- _TRY IT_
Each line below that holds the word "מענק" counts once; state the total number of such lines and nothing else.

:: THE INPUT

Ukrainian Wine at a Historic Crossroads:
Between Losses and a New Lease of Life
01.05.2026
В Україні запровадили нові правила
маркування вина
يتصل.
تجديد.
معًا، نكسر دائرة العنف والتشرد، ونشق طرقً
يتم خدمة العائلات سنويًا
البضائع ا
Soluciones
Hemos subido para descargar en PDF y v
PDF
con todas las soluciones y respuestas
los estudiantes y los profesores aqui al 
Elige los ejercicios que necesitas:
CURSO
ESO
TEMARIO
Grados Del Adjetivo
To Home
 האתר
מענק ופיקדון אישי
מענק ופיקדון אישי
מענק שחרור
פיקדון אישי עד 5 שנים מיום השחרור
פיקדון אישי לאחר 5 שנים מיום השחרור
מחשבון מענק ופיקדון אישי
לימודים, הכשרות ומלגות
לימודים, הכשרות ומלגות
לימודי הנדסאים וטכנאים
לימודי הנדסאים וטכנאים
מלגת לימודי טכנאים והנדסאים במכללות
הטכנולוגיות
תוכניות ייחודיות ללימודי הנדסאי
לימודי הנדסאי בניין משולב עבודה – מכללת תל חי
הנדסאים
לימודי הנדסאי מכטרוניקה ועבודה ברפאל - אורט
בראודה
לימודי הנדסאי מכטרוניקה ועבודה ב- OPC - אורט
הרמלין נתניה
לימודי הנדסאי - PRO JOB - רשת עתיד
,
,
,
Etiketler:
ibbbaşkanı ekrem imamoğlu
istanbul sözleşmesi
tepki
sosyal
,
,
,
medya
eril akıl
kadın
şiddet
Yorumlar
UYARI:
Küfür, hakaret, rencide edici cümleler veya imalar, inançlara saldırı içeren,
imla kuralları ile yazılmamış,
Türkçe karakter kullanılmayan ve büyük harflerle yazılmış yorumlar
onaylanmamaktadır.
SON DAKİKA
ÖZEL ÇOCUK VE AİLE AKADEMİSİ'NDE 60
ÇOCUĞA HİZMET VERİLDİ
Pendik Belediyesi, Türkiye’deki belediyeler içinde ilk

::::

- _OUTPUT_
4